*Исходный текст*

От Палена я поехал к Трепову. Хотя мне не хотелось его видеть, так как я [предвидел], что разговор о действиях Дворжицкого неизбежно перейдет и к приговору присяжных, который не мог не уязвить старика глубоко, пошатнув его внешний авторитет… Но я не считал возможным оставить случай с Дворжицким без последствий. Умышленность действий этого господина и злорадное желание усугубить последствия оправдания Засулич были слишком очевидны. Я нашел старика в фальшиво-сентиментальном настроении. Он твердил, что «благодарит бога» за оправдание Засулич, так как не желал и не желает ей зла, но тут же рядом с недоумением спрашивал, что он сделал присяжным и за что они его так жестоко оскорбили своим приговором? «Я хлопотал всегда о пользах города и благоустройстве его — и вот теперь награда…» — твердил он с видимой горечью и снова возвращался к тому, что был рад, узнав об оправдании, и при первой вести о нем будто бы даже перекрестился, сказав: «Ну, и слава богу!» Он, видимо, впервые примерял одежду «христианского смирения», избрав со свойственным ему умом наиболее приличный и подходящий к случаю костюм. Я поспешил прекратить этот разговор, сказав ему, что оправдание Засулич выражает собою прежде всего сострадание к ее житейским бедствиям и что если в нем можно видеть протест присяжных, то, во всяком случае, лишь против нарушения закона, выразившегося в случае с Боголюбовым, а отнюдь не стремление оскорбить или унизить лично его, Трепова. Затем я перешел к случаю с Дворжицким. Трепов, который в прежнее время, обыкновенно, кипятился и пылал гневом на бездеятельность своих агентов, отнесся к моему рассказу очень хладнокровно. Он, очевидно, был предупрежден и настроен надлежащим образом. «Да, конечно, жаль, что Дворжицкий не исполнил вашего желания, — сказал он, снова напуская на себя меланхолию, — но, видите ли, Анатолий Федорович, моименя очень любят и уважают — и Дворжицкий в том числе, — и они все, и он в том числе, не могли не быть оскорблены и расстроены приговором присяжных… Ну, а где же от расстроенного и огорченного человека требовать внимания и сообразительности. Дворжицкий, может быть, и хотел бы исполнить все, что вы ему говорили, да вспомнил все, что произошло, ну и забыл… Нет, уж тут, по правде, не он, а присяжные виноваты — они и его, и всех так расстроили…»

*Материал*
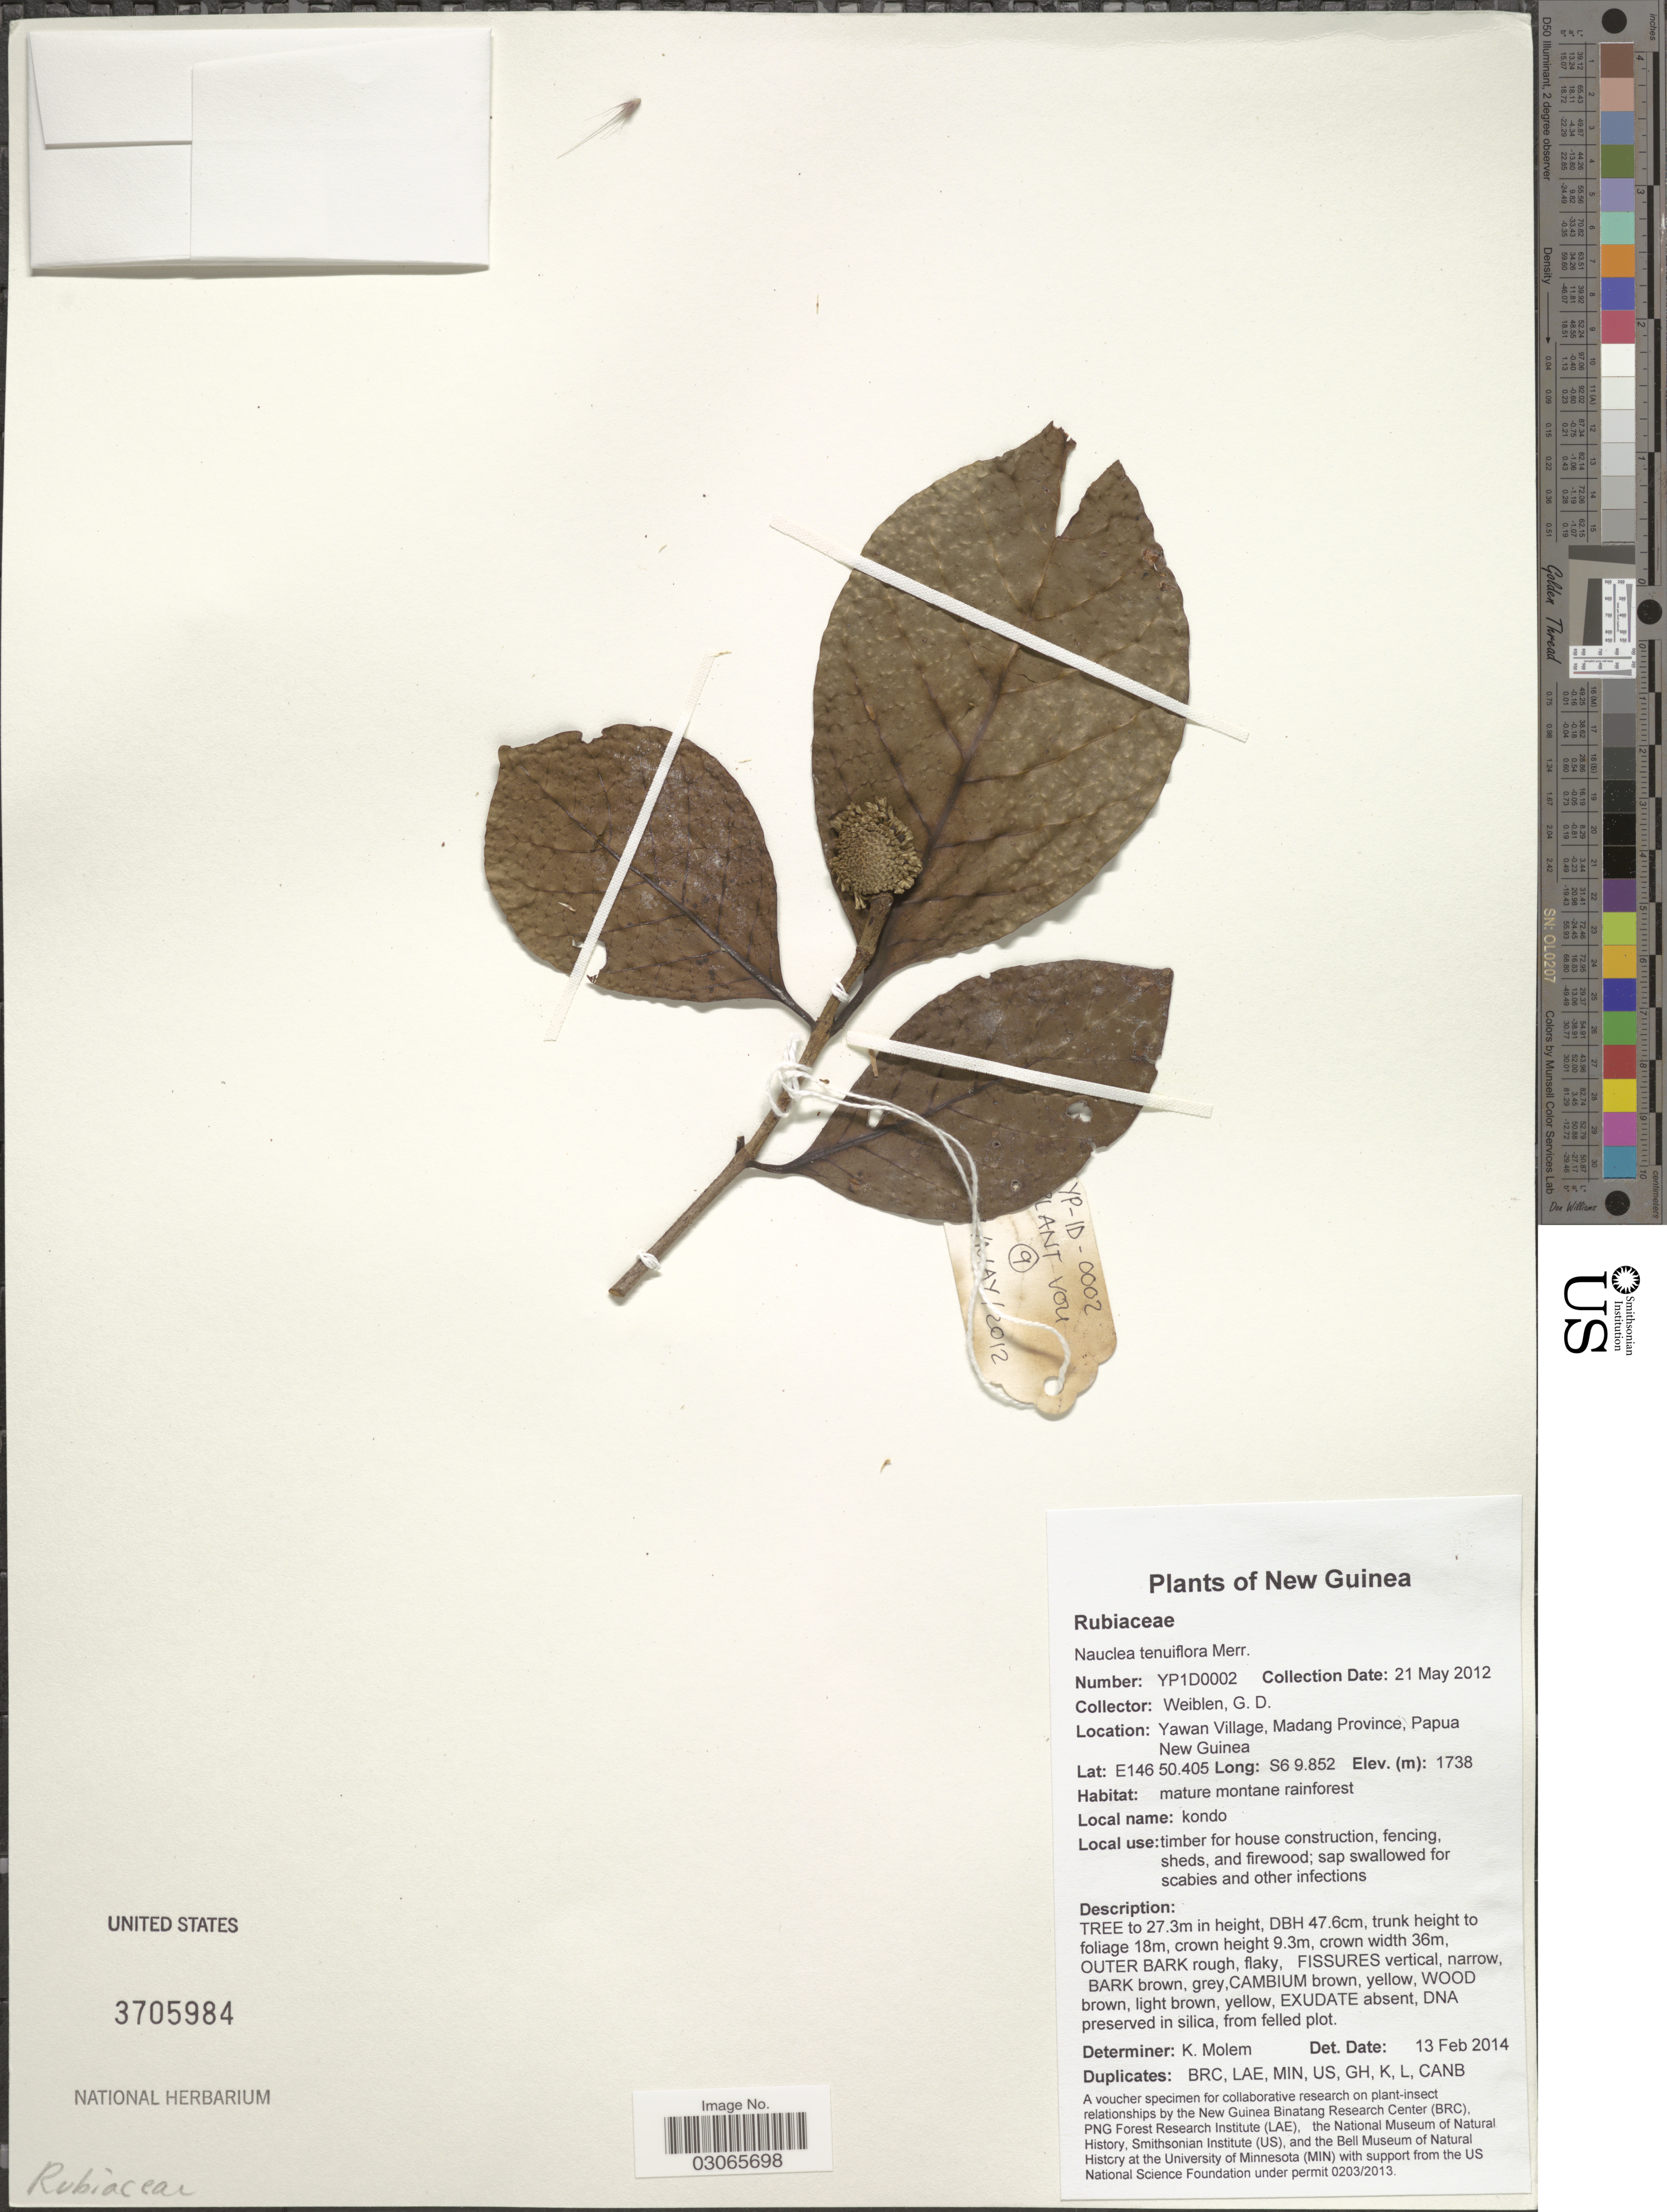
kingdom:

*Задание*
Переведите на английский язык предложение из отрывка о визите к Трепову: «Я нашел старика в фальшиво-сентиментальном настроении». Материал никак не связан с текстом.

*Ответ*
I found the old man in a falsely sentimental mood.